> _Exercise objective_: Every line of the data that contains the string "pixels" must be copied.

> _Material for this task_:
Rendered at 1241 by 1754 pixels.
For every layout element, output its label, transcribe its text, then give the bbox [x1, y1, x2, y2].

---

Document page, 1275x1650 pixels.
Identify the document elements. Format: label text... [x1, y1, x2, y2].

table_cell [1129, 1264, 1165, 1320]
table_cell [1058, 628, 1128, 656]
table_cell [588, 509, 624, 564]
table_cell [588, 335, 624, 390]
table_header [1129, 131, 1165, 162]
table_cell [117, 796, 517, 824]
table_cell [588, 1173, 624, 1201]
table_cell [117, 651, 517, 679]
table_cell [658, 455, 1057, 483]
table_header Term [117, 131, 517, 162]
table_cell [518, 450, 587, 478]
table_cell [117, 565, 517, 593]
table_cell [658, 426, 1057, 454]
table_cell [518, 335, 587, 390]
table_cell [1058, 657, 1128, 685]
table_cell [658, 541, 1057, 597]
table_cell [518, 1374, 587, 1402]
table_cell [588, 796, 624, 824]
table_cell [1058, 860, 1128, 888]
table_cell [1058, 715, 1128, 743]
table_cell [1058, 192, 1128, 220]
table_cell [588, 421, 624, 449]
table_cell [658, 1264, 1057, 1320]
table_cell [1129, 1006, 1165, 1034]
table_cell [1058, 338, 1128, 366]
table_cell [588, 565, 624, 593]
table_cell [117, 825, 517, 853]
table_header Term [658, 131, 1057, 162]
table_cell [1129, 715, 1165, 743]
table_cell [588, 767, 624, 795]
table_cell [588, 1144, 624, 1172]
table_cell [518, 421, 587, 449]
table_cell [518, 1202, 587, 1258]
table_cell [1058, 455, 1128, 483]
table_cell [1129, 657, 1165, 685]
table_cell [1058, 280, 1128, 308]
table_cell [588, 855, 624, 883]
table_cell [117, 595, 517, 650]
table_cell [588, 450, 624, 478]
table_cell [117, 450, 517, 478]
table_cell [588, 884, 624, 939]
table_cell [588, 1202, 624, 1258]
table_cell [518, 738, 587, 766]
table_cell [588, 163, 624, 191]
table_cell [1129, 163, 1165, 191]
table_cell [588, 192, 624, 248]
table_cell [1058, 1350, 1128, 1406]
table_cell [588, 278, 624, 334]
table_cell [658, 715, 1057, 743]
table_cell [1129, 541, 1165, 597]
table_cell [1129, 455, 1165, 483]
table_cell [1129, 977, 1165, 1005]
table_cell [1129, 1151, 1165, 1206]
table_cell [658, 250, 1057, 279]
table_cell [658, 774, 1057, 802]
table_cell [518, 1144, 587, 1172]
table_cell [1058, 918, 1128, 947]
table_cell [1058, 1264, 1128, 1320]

> _Response to this exercise_:
Rendered at 1241 by 1754 pixels.
Document page, 1275x1650 pixels.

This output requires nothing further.